I don't believe that SPF utterly fails for roaming users. There are
many options for you to use.
it doesn't utterly fail. it does, however, tempt DNS zone admins to
impose unreasonable constraints on how mail is sent.
For example, you can use SMTP AUTH over the SMTP submission port to
always submit your email to an acceptable MSA instead of using your
ISP's MTA. While there are many ISPs that block port 25, there is no
reason to block port 587 and almost no one does.
even if your domain has MSAs that accept port 587 and your ISP does not
block it, this may not be a good option. if requires, among other
things, that your MUA know which MSA to use for which return address.

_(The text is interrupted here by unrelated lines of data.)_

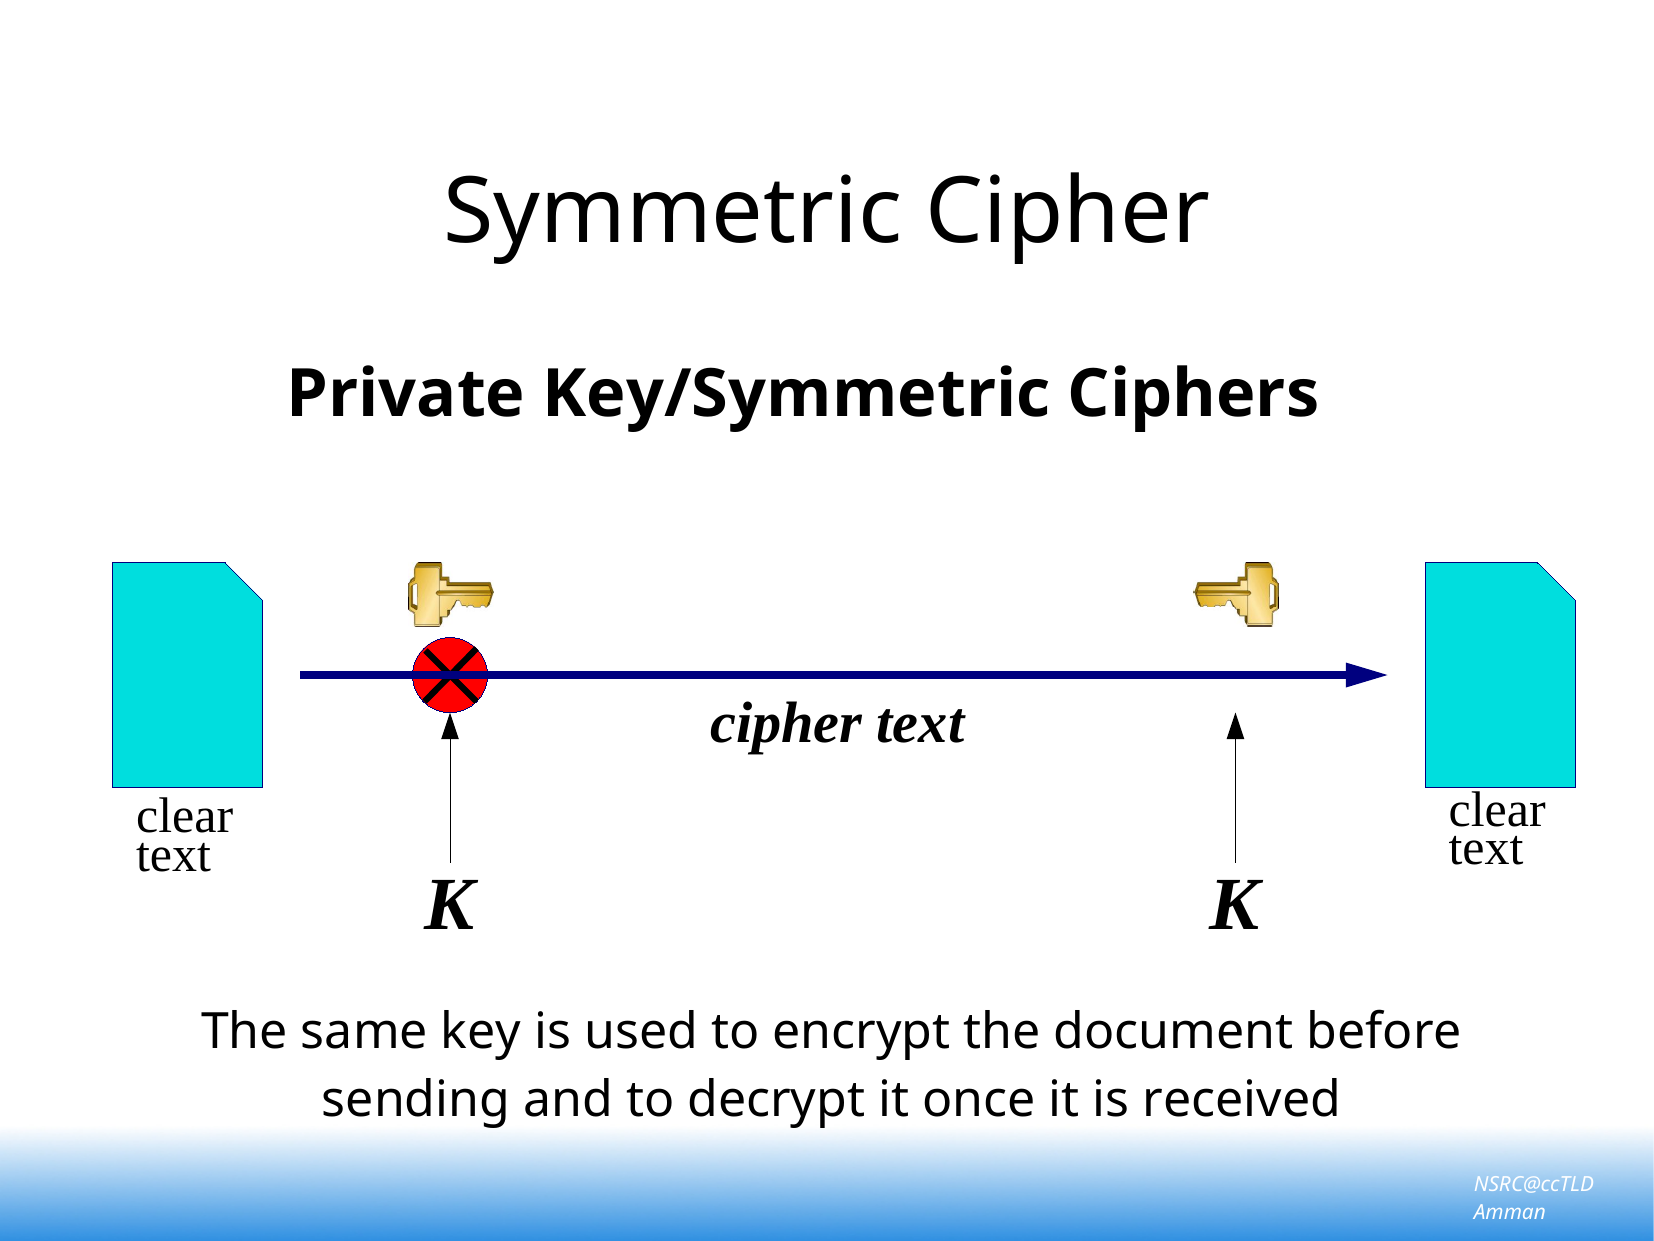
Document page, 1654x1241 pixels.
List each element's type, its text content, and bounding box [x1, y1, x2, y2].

text_box [460, 679, 488, 699]
text_box cipher text [710, 690, 973, 778]
title Symmetric Cipher [121, 102, 1534, 311]
text_box K [424, 862, 500, 974]
text_box [412, 637, 474, 671]
text_box [460, 651, 488, 671]
text_box [1425, 562, 1576, 788]
picture [0, 1124, 1654, 1241]
text_box K [1209, 862, 1285, 974]
text_box [426, 681, 474, 713]
text_box [412, 679, 441, 700]
picture [408, 562, 494, 627]
text_box clear text [1448, 795, 1562, 914]
list Private Key/Symmetric Ciphers [75, 344, 1613, 452]
text_box clear text [136, 801, 269, 920]
text_box [112, 562, 263, 788]
picture [1193, 562, 1279, 627]
text_box The same key is used to encrypt the document before sending and to decrypt it once it is received [100, 994, 1564, 1142]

some MUAs do this fine, others poorly, others not at all. (Apple Mail
seems to choose an MSA at random, and if that fails to accept the
message, complain about it.)
and it's certainly true that the zone admin can set up SPF records so
that they don't interfere with legitimate activity. though almost any
attempt to do fine-grained control over which domains can send mail
from which IP addresses is of limited applicability. for any large
group of users, zone admins aren't likely to know enough about their
users' needs to decide what is legitimate for those users and what is
not. and there are scaling and reliability and performance concerns
with doing lots of DNS queries.
of course, there are exceptions, domains for which this works well.
some of them serve millions of users.